Please or to access all these features

SN children

Here are some suggested organisations that offer expert advice on special needs.

Child with complex needs -how do you help your marriage

30 replies

Loopyloooooo · 04/08/2023 20:47

So DH and I have 3 kiddos. Ages 12, 10 and 7. Youngest is DD who is 7, she has GDD, epilepsy, severe LDs, autism, ADHD.

Life caring for her is, quite frankly, relentless. Her care has taken over our lives. Our support system had shrunk to zero. We have noone in the wider family who can cope with DDs needs.

Her medical needs we can cope with but quite frankly her behavioural needs and physical care needs are something else. Just to give you an idea some of the specialist equipment we have includes baby gates every where (at 7), alarms on doors, wheelchair to keep her safe when out, safe space bed, incontinence nappies and changing bench etc etc. She can be violent, her behaviour is unpredictable, thrives off routine and she is unsafe when out. Today for example went on a very rare outing to the seaside. She dragged her shoes over the sand and continuously licked the sand and ate stones off her shoes. We couldn't stop her so put her in the wheelchair and instead she reached to the chairs wheels to eat the sand off them....this is just to give you an idea of how full on she is. She's not even safe on a trip to the local shop to be frank.

We have asked the council for help/respite. We're on a list...

Anyway DH said off the cuff today that the ironic thing is in all of this is that if we split up we could have every other weekend each to not care for DD and time to ourselves. Now he swears it was just idle wondering, loves me to pieces, loves the kids etc but TBH with the way our lives have turned out I don't blame him for his mind going there !

Other couples in similar circs, how do you help your marriages? DDs care is 2 to 1 and we don't have anyone to look after her anyway.

We try to give each other a lot of grace and I encourage DH to go out with friends etc when DD is in bed. A few times a year we will go out for a few hours together when the kids are all at school.

How do other couples keep it together and look after each other?

OP posts:
OvertakenByLego · 07/08/2023 21:47

@Lesley25 if DS meets the criteria for children’s continuing care or adult CHC funding, I would definitely pursue that.

OvertakenByLego · 07/08/2023 21:48

X-post.

LINDAHOAD · 19/03/2024 09:44

my local council,is paying £28,000 PER WEEK to support a person with complex needs in a residential setting. I know that care is expensive but i cannot see how this figure is arrived at - are councils really looking at the best value for money.

lh

OvertakenByLego · 19/03/2024 10:44

It depends on the persons needs, but £28k pw could well be the best value care (out of what actually meets the person’s needs).

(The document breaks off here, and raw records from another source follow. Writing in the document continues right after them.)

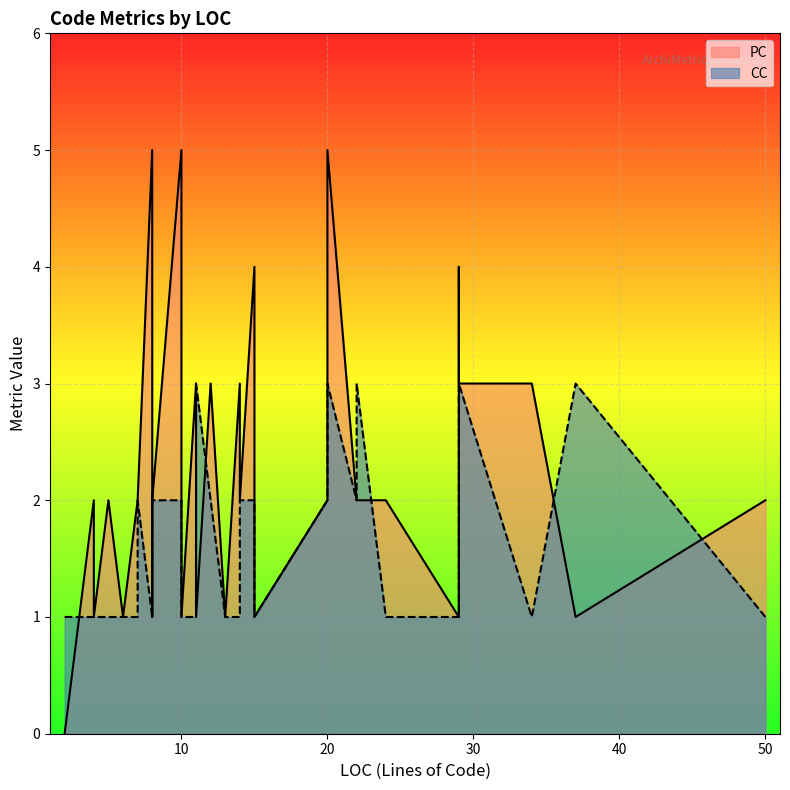

At which label does CC reach its peak?

22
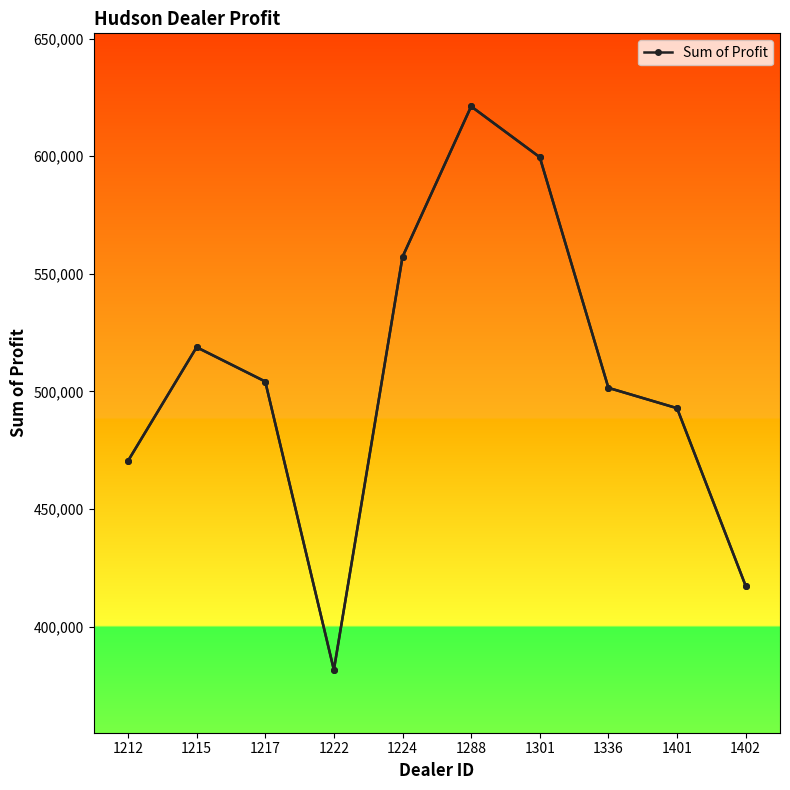

At which category does the chart reach its minimum across all series?

1222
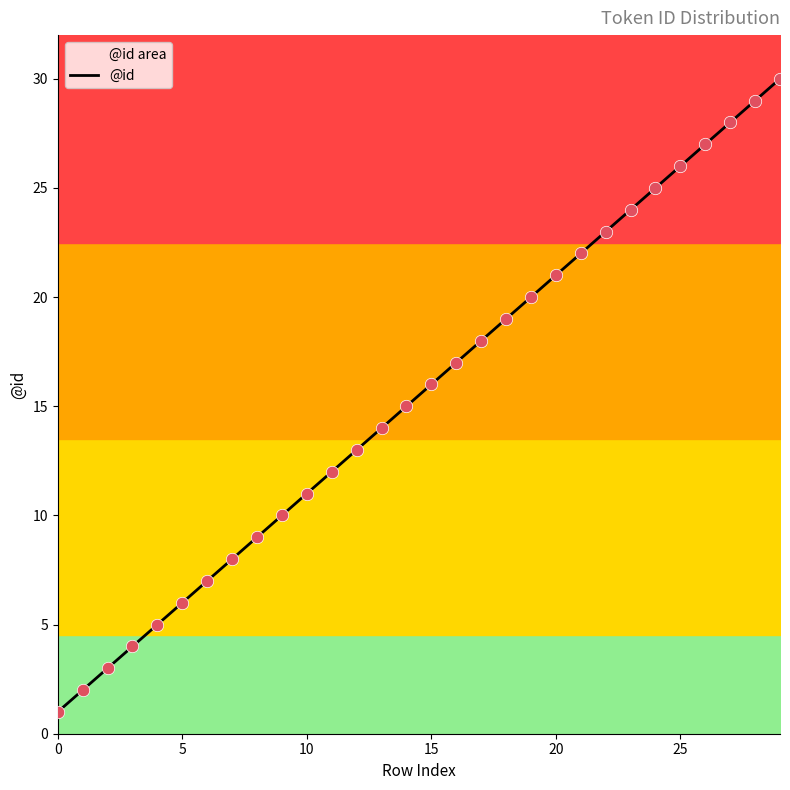

What is the change in value from 13 to 17?

+4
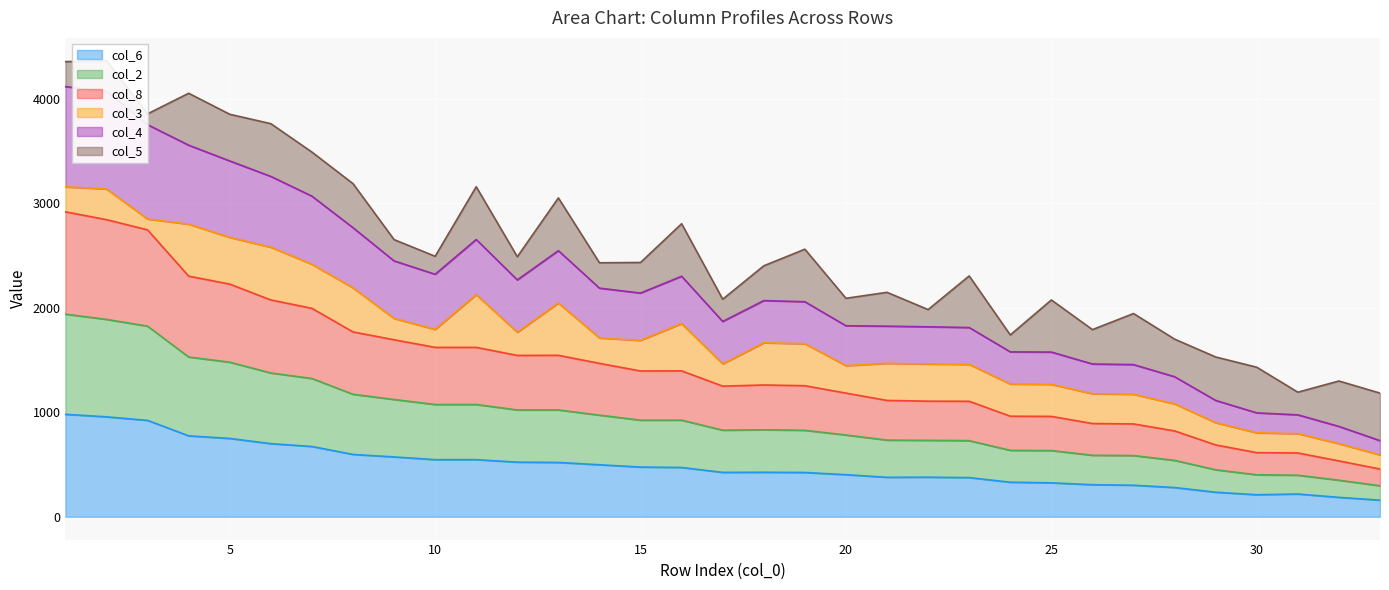

In col_8, how many points are lower than both neighbors (excluding endpoints)?

3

Ihaveleft · 22/03/2024 06:41

Quisquam · 05/08/2023 15:22

That’s nonsense about the carers’ assessment!

Eventually, we got about 54 care hours a week for DD in the school holidays. One carer eight hours a day 10 am to 6 pm, five days a week; two carers for four hours for an afternoon at the weekend (so we could go out on our own) and in addition two carers whenever I had a medical appointment. DD was deemed too stressful for one carer, so it was either one carer with me; or two carers if I wasn’t there. Generally, the carer looked after DD in the morning while I did housework and admin; then we both took her out in the afternoon! They would bath her, supervise her getting dressed, get her meals, and play/read with her.

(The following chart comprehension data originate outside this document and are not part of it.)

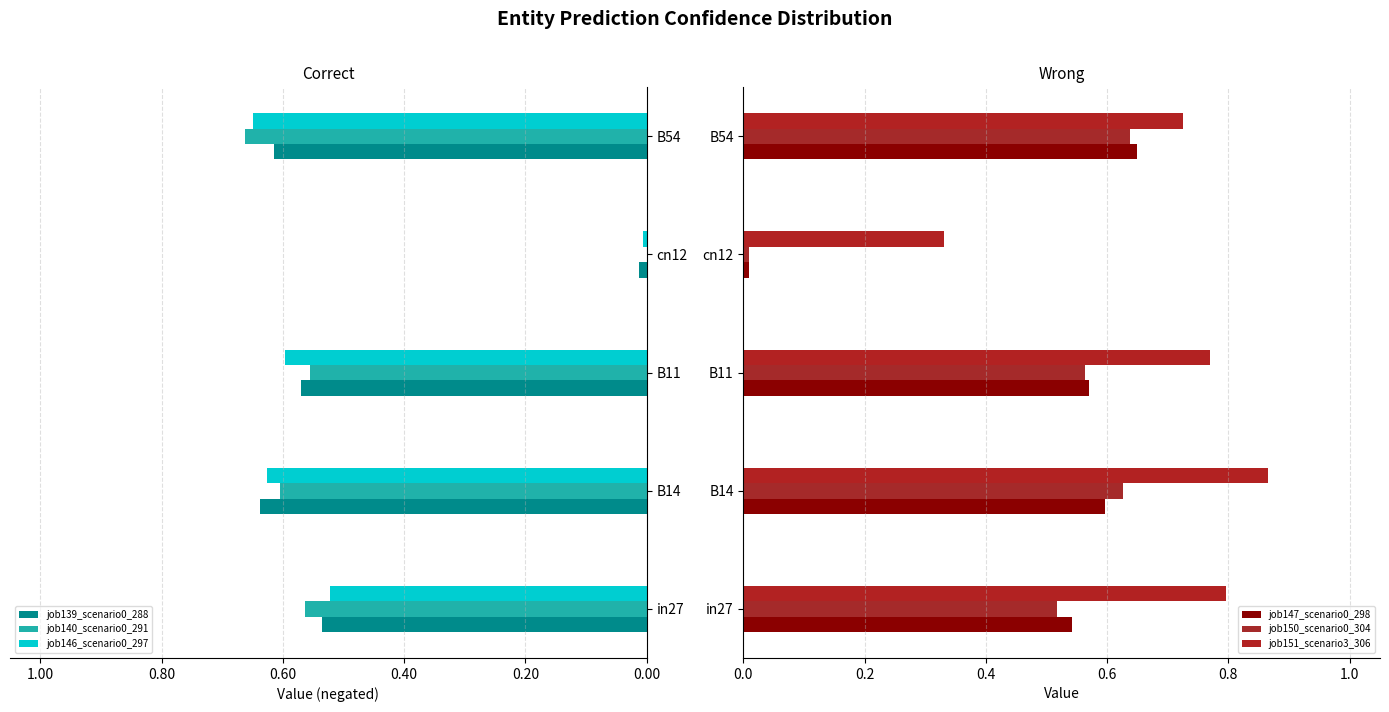

At which label does job147_scenario0_298 reach its peak?

B54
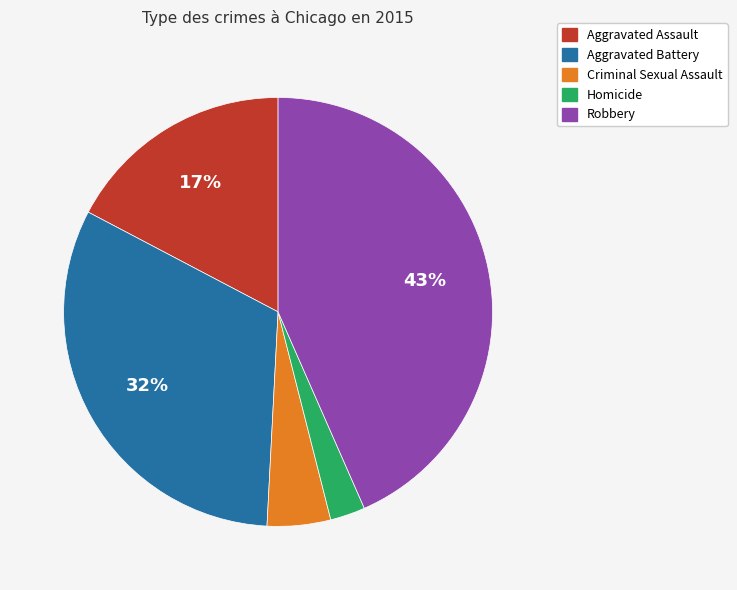

True or false: Aggravated Assault accounts for 17% of the total.

True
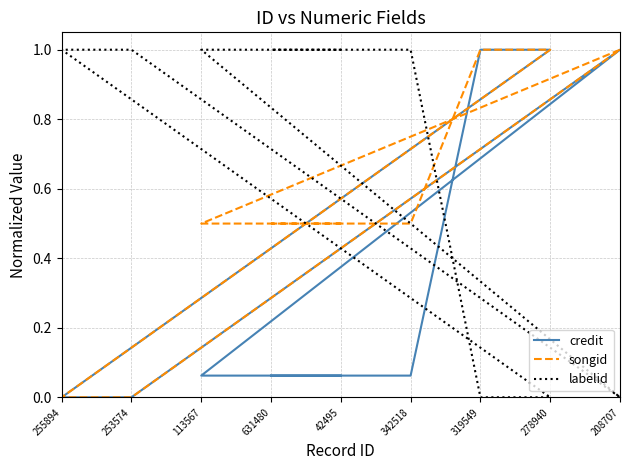

Between 208707 and 253574, which series saw the biggest shift?

credit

Those were the hours I chose, because I didn’t want strangers in the house at breakfast; nor did we want 24/7. DH wanted privacy at night.

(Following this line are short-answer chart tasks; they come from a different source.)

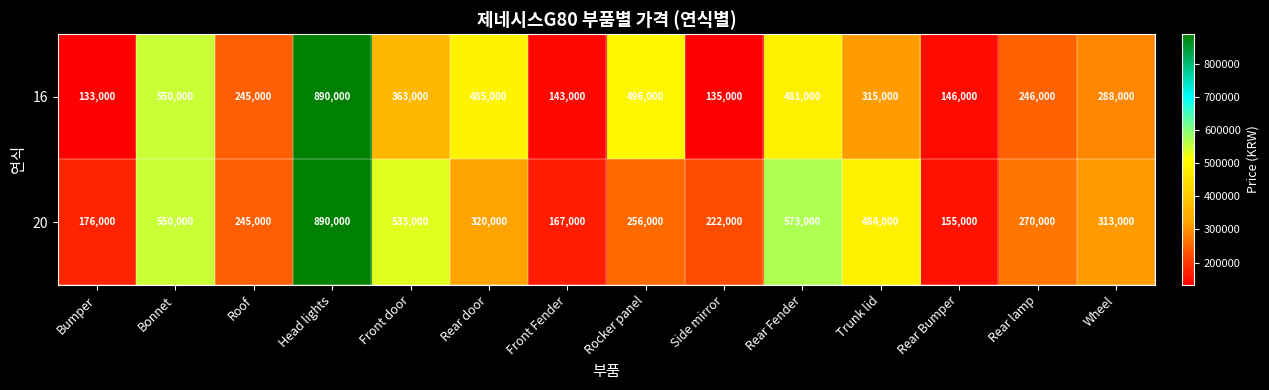

What is the sum of all 20 values?

5154000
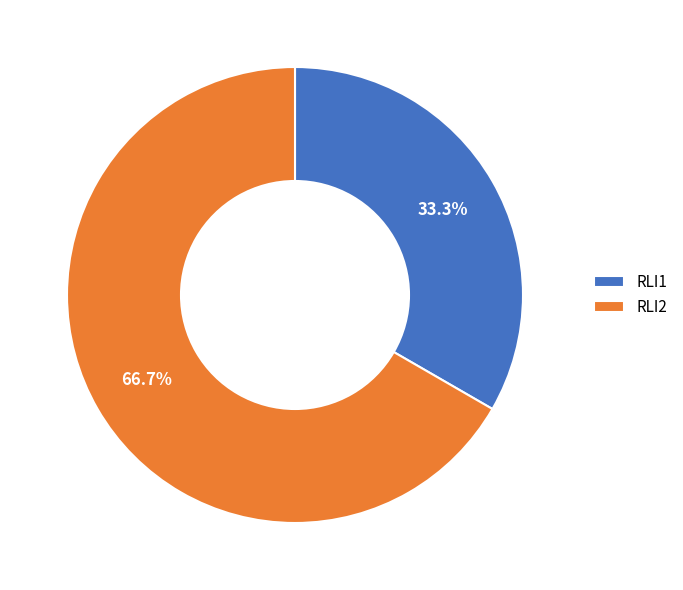

To the nearest percent, what is the difference between the RLI2 and RLI1 slice percentages?

33%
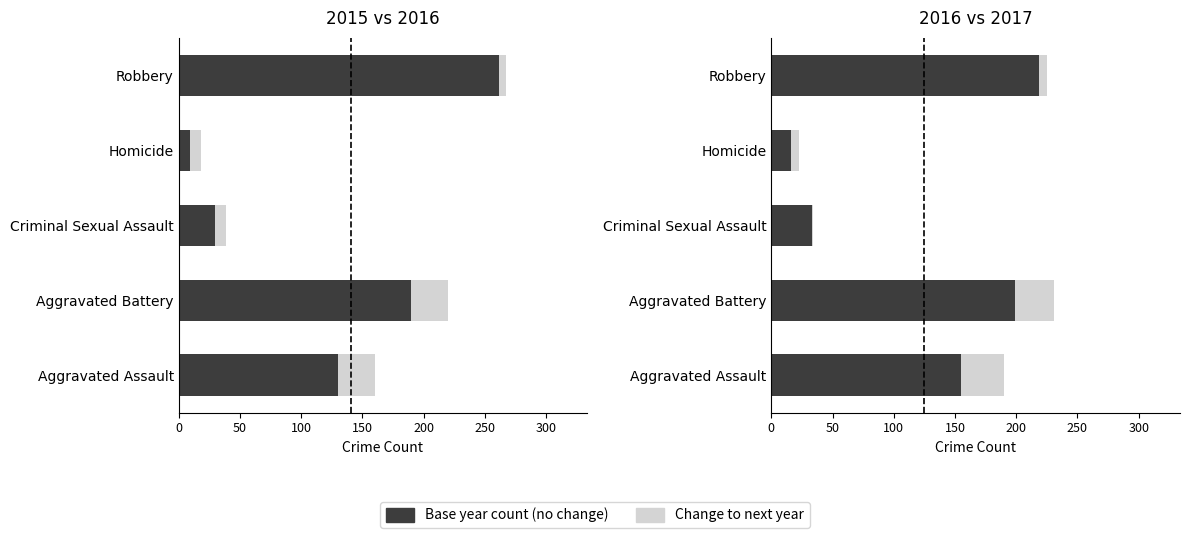

Is the value of 2016 improvement at Robbery greater than the value of 2015 (base) at Aggravated Assault?

No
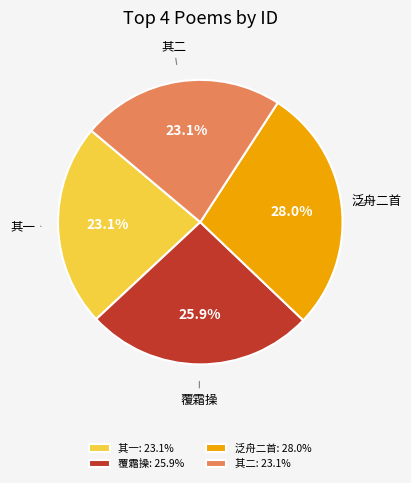

Is there any slice that represents more than half of the pie?

No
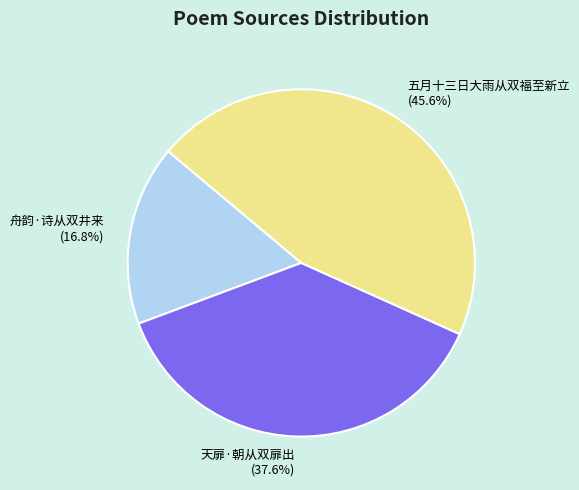

The 天扉·朝从双扉出 slice represents 38% of the pie. True or false?

True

Trouble is if you separate, one has to cope on their own with her - what happens if you are ill, or need medical appointments, or back up?

This is amazing quisquam! How did you qualify for all these hours, if you don’t mind me asking.

I’m on this SEN forum because I have a mildly behaved Asperger’s profile child and also a partner (Im divorced with a BF I don’t live with) who has a very severely challenged ASD stepson.

ASD SS has been excluded from school and now in a specialist setting for intense behaviour needs. Also ADHD/ODD. He has no interests beyond video games, has very violent meltdowns, sometimes trashes house. He’s a danger to himself and his family. I don’t actually spend a lot of time with him sadly because I and my child have been attacked by him. It is not his fault but I can’t put my child in harm’s way. BF is very isolated and going broke. He pays for a carer himself, £1.5k a month, draining life savings and inheritance he was lucky to have but this was meant to be for his other child’s university education.

BF and ex applied for carer hours from council and got nothing. Zero. Ex relies on her ageing parents who can’t cope for much longer. Council said they didn’t see any ‘need’ for respite care. I thought OMG you spend a weekend with this kid and get headbutted and then say that! It’s just astonishing.